*** THE DATA ***

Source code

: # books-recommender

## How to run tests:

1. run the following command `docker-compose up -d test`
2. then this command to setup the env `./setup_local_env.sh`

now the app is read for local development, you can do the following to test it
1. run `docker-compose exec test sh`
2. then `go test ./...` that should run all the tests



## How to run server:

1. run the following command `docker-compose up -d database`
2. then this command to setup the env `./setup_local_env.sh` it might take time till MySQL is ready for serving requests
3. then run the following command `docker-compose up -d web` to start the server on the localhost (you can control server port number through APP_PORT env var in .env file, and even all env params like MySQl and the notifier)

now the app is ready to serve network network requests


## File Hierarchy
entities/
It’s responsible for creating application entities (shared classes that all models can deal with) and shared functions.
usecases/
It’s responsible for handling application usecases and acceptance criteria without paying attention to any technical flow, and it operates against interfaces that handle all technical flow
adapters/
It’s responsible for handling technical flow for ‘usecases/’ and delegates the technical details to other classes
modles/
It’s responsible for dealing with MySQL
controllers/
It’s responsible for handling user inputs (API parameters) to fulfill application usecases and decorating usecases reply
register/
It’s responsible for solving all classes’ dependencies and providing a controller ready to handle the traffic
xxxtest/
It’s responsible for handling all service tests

***

▸ WORK INSTRUCTION:
Starting from the first line above, copy the data through to the last line exactly.

▸ OUTPUT OF THE TASK:
Source code

: # books-recommender

## How to run tests:

1. run the following command `docker-compose up -d test`
2. then this command to setup the env `./setup_local_env.sh`

now the app is read for local development, you can do the following to test it
1. run `docker-compose exec test sh`
2. then `go test ./...` that should run all the tests



## How to run server:

1. run the following command `docker-compose up -d database`
2. then this command to setup the env `./setup_local_env.sh` it might take time till MySQL is ready for serving requests
3. then run the following command `docker-compose up -d web` to start the server on the localhost (you can control server port number through APP_PORT env var in .env file, and even all env params like MySQl and the notifier)

now the app is ready to serve network network requests


## File Hierarchy
entities/
It’s responsible for creating application entities (shared classes that all models can deal with) and shared functions.
usecases/
It’s responsible for handling application usecases and acceptance criteria without paying attention to any technical flow, and it operates against interfaces that handle all technical flow
adapters/
It’s responsible for handling technical flow for ‘usecases/’ and delegates the technical details to other classes
modles/
It’s responsible for dealing with MySQL
controllers/
It’s responsible for handling user inputs (API parameters) to fulfill application usecases and decorating usecases reply
register/
It’s responsible for solving all classes’ dependencies and providing a controller ready to handle the traffic
xxxtest/
It’s responsible for handling all service tests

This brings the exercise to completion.